Kasus Perundungan SMAN 2 Bantul, Pemda DIY Tegaskan Penyelidikan Transparan
- Bing Image Creator
YOGYAKARTA, VIVA Jogja - Pemerintah Daerah Daerah Istimewa Yogyakarta menegaskan sikap tegasnya dalam menangani dugaan kasus perundungan dan kekerasan psikologis yang mencuat di SMA Negeri 2 Bantul. Perhatian publik terhadap kasus ini bermula dari sebuah utas di media sosial, di mana seorang lulusan sekolah tersebut mengungkap pengalaman traumatis yang dialaminya. Penyintas bahkan menunjukkan bukti rekam medis yang menyatakan dirinya mengalami gangguan mental berat akibat perlakuan diskriminatif dan fitnah yang diduga dilakukan oleh oknum pendidik semasa bersekolah.
Menanggapi hal itu, Plt. Kepala Disdikpora DIY, Muhammad Setiadi, menyampaikan bahwa pihaknya telah menindaklanjuti aduan dengan menggelar rapat koordinasi bersama seluruh pemangku kepentingan, termasuk pihak sekolah dan komite. Hasil rapat tersebut memutuskan penanganan aduan diserahkan sepenuhnya kepada DP3APPKB Kabupaten Bantul agar berjalan sesuai Standar Operasional Prosedur tanpa intervensi. “Kami menyerahkan sepenuhnya proses asesmen kepada DP3APPKB Kabupaten Bantul untuk berproses sesuai SOP yang berlaku. Hasil asesmen ini nantinya akan menjadi rujukan kami dalam menentukan kebijakan dan langkah tindak lanjut berikutnya,” ujar Setiadi.
DP3APPKB Kabupaten Bantul kemudian mengonfirmasi telah menerima laporan formal terkait kasus tersebut. Kepala DP3APPKB, Gunawan Budi Santoso, menegaskan pihaknya langsung menindaklanjuti laporan dengan prosedur asesmen yang cermat, serta menjamin perlindungan penuh terhadap data pelapor. Menurutnya, hal ini penting agar penanganan berjalan aman, objektif, dan tidak menimbulkan tekanan tambahan bagi penyintas.
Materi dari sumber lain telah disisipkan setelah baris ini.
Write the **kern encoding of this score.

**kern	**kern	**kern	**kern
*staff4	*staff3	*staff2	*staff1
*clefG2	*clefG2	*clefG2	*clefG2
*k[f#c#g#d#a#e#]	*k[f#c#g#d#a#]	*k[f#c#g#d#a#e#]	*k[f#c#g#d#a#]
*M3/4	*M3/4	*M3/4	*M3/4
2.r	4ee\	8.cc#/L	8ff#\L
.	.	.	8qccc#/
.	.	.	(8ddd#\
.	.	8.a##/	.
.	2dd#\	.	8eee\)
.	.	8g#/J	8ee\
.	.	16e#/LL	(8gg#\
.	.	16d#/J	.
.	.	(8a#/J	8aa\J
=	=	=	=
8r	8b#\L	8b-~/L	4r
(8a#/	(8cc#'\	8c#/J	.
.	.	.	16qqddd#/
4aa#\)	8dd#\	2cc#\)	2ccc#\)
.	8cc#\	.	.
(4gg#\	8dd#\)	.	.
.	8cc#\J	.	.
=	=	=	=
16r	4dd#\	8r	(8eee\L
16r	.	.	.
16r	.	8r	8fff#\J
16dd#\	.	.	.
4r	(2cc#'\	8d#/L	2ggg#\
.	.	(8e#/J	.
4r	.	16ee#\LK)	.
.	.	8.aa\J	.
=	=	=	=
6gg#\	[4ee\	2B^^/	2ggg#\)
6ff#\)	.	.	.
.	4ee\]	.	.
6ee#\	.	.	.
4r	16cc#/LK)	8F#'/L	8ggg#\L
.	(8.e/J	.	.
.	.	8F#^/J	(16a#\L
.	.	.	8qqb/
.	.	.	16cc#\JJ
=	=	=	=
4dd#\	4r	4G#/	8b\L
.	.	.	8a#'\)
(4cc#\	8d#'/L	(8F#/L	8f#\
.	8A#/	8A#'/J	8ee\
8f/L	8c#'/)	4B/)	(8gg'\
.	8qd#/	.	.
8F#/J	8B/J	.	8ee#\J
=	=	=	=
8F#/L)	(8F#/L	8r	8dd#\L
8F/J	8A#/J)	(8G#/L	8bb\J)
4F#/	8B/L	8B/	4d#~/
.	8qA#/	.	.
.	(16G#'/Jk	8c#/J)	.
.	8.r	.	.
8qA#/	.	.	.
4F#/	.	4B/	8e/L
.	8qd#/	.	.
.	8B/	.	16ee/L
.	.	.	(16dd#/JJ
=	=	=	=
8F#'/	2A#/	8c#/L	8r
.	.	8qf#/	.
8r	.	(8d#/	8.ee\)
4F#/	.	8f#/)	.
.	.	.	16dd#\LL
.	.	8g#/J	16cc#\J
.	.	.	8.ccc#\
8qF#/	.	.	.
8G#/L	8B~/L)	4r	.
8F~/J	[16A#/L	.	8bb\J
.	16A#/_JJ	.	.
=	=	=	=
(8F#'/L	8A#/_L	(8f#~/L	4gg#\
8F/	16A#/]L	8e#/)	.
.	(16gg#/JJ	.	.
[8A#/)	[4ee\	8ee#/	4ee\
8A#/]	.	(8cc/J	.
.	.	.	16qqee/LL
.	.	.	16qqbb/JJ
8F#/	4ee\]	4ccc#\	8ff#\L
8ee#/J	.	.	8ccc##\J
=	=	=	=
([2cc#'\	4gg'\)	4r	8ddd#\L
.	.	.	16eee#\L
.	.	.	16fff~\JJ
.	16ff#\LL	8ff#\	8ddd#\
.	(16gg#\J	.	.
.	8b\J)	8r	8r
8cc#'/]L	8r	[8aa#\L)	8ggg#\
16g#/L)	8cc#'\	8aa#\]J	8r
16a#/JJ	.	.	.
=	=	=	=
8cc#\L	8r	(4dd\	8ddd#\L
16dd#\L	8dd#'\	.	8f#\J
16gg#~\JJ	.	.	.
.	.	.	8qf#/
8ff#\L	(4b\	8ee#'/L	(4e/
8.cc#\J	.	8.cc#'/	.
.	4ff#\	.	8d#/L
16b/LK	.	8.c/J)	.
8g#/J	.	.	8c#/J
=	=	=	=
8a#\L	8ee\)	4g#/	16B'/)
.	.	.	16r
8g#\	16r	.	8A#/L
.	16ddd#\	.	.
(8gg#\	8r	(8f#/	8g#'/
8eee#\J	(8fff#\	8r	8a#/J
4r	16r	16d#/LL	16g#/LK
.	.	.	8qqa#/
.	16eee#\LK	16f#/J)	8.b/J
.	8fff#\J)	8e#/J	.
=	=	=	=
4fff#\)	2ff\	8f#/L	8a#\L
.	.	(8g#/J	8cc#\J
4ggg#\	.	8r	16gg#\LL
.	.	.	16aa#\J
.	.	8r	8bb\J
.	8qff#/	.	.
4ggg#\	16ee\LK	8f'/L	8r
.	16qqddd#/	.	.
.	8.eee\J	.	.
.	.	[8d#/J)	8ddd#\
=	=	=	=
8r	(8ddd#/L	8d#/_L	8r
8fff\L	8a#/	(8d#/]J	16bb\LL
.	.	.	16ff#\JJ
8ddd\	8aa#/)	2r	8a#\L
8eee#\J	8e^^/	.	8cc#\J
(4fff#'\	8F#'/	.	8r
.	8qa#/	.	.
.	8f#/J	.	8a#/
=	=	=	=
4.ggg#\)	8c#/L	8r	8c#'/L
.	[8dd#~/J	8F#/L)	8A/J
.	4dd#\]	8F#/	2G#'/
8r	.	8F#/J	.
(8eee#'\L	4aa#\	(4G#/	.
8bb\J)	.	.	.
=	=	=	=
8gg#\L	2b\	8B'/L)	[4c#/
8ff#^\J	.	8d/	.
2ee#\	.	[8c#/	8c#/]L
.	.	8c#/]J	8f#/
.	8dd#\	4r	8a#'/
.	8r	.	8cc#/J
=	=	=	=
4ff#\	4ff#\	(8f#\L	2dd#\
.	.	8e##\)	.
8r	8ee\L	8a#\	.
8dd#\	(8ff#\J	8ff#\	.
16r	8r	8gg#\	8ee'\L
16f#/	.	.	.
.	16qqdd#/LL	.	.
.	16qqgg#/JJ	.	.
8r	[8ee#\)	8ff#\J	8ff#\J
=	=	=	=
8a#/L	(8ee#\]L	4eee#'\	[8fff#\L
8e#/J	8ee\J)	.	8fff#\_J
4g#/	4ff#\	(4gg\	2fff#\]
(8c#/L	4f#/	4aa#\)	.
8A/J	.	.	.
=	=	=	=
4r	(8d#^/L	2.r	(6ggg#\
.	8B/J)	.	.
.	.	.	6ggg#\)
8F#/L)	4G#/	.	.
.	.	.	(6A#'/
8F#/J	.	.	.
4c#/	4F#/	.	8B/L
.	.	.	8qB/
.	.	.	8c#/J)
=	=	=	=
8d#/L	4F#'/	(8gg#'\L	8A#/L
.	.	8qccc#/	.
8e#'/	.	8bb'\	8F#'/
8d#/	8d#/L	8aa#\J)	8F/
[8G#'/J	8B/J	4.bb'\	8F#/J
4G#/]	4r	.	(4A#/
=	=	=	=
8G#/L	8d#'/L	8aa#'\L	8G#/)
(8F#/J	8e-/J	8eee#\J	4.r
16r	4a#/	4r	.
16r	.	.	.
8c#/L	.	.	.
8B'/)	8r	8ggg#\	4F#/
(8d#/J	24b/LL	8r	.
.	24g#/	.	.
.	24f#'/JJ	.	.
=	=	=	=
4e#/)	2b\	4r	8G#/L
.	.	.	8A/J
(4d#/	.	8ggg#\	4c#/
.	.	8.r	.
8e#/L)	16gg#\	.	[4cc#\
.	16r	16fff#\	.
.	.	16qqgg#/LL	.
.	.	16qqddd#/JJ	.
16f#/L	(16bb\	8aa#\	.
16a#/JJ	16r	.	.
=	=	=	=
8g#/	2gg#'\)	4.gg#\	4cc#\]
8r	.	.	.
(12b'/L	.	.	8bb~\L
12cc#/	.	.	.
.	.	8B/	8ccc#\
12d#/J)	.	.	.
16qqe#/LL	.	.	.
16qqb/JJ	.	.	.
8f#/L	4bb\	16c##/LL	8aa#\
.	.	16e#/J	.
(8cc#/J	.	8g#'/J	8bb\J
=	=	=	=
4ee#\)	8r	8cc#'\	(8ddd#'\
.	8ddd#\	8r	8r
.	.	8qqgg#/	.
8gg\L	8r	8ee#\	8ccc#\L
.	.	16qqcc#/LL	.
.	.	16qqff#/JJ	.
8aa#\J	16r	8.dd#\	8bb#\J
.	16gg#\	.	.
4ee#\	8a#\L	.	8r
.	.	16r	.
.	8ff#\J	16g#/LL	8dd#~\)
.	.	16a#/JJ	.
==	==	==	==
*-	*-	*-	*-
Sementara itu, Kepala SMA Negeri 2 Bantul, Isti Fatimah, melalui pernyataan tertulis pada 19 Juni 2026 menyampaikan permohonan maaf yang mendalam kepada penyintas, keluarga, dan masyarakat luas atas ketidaknyamanan yang terjadi. Ia menegaskan komitmen sekolah untuk bersikap terbuka dan kooperatif selama proses investigasi berlangsung. “Kami siap bertanggung jawab atas kejadian ini. Apabila terbukti adanya pelanggaran, penyalahgunaan wewenang, maupun kelalaian yang dilakukan oleh oknum pengajar atau pihak sekolah, kami siap menerima sanksi sesuai aturan kepegawaian dan perundang-undangan yang berlaku,” tegasnya.
Lebih lanjut, Isti menyampaikan bahwa dinamika ini akan dijadikan momentum evaluasi agar lingkungan belajar di SMA Negeri 2 Bantul menjadi lebih baik dan aman bagi seluruh peserta didik. Pihak sekolah juga membuka pintu komunikasi seluas-luasnya bagi masyarakat, orang tua siswa, maupun pihak terkait yang ingin menyampaikan kritik, masukan, atau informasi tambahan melalui kanal resmi sekolah. Hal ini diharapkan dapat memperkuat perbaikan layanan pendidikan dan membangun kembali kepercayaan publik terhadap institusi sekolah.